The Bartlett Academic Success Center has a sense of space and flow that’s unlike any other building on the University of Arizona campus. As part of the Student Success District, a renovation and construction project that opened to students in 2022, BASC was purpose-built to house student support services.
One of these services is the Thrive Center, and although it existed before BASC, its unconventional approach fits perfectly with the building’s unconventional architecture.
Like all campus organizations, the Thrive Center’s mission is to provide students with the resources they need to succeed in their college lives. Its financial wellness initiative provides one-on-one meetings and custom presentations that explain financial basics to students, its First Cats program focuses on first-generation college students and its peer mentoring program pairs students with upperclassmen to discuss their problems. Other programs include The 50, AGAVE and UA Hispanic Alumni Scholars.
But instead of being separate entities, these programs often overlap. Although everyone at the Thrive Center has their own area of expertise, the organization is “all hands on deck,” W. Patrick Bryan, the center’s associate director of peer mentoring, said.
Partly, this comes from necessity. “With budget cuts that have happened successively, we’ve then found ways to kind of still integrate that work and still support students through the other programs that we have,” Bryan said.
But it also reflects the organization’s philosophy that students’ academic, financial and social struggles are all interrelated. Alexei Marquez, Ph.D., is the assistant director of education and initiatives at Financial Wellness, and many of the programs she helps coordinate operate from this perspective.
This year, that includes Accessible Kitchen Teach & Shares. This program entails drop-in workshops where students learn how to make a simple microwaveable meal using ingredients available at the Campus Pantry food bank. “Then we do the financial breakdown of it,” Marquez said. “So if you use all of the Campus Pantry points this week, this meal would be 97 cents.” The next one will be available on April 20 from 10 a.m. to 12 p.m.
The Thrive Center also offers Thrive Treks, which are short trips where peer mentors walk with students to on-campus buildings like the Main Library or Campus Recreation and tour the facilities.
“The hardest thing to get students to do is to actually walk in,” Bryan said. “Once they’ve done that, then they already know, they feel comfortable and they just come back.”
This service is one of many ways that the Thrive Center directs students to other resources, which reflects its goal as a first step.
“Our goal is not to keep them in Thrive,” Bryan said. “It’s to get them exposed and help them find their place, and then hopefully they’re connecting beyond that.”
Marquez used Pixar’s 2006 film “Cars” as an analogy. “Lightning McQueen ends up in this small little town, but it has everything that he needed before going to a bigger town,” Marquez said. “We are that first town that has the gas station, that has the meals, everything you would need.
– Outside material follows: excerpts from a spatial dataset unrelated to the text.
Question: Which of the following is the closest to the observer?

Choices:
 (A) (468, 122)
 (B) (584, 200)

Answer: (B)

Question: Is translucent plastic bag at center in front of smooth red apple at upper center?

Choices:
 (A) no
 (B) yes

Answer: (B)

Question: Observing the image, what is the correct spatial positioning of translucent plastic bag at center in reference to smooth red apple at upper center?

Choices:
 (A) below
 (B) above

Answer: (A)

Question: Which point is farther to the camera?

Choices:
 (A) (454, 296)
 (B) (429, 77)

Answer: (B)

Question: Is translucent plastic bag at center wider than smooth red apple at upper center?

But we ultimately want the student to go on to that bigger town, which is their degree.”
But Victoria Gonzalez, a UA junior studying psychology and journalism, isn’t ready to move on to the next town yet. She’s the vice president of the Disney Club, the creative chair of The Poets of Tucson, the secretary of the College of Fine Arts Ambassadors and a member of the Alpha Epsilon Phi sorority.
To Gonzalez, the most helpful aspect of the Thrive Center was the peer mentoring she received in her freshman and sophomore years. “You do a meeting once every two weeks with them, and they kind of go over grades with you, if you have any questions, if you need any support with anything,” Gonzalez said.
She quickly became friends with her mentor, who is her upperclassman by one year. The two of them talked every day, which sometimes made their official meetings every two weeks awkward when they had nothing new to talk about. She’s still friends with her former peer mentor today — and she still attends Thrive Center events.
“My favorite event of Thrive is always the Fall Harvest. It’s the week before Thanksgiving, and they have a Thanksgiving meal for all the students,” Gonzalez said. “It’s always really delicious, and it’s so much fun to see everybody.”
That sense of community is what keeps her coming back, and she joined Alpha Epsilon Phi last fall for similar reasons.
“I like being in the sorority because it gives me those sisterhood connections,” she said. “But it’s also like, Thrive is where I started, and at Thrive I have a lot of other friends, and I think it’s important to keep both of those things alive.”
The Bartlett Academic Success Center is open from 8 a.m. to 6 p.m. on Monday through Thursday and from 8 a.m. to 5 p.m. on Fridays and is located on 1435 E. Fourth St.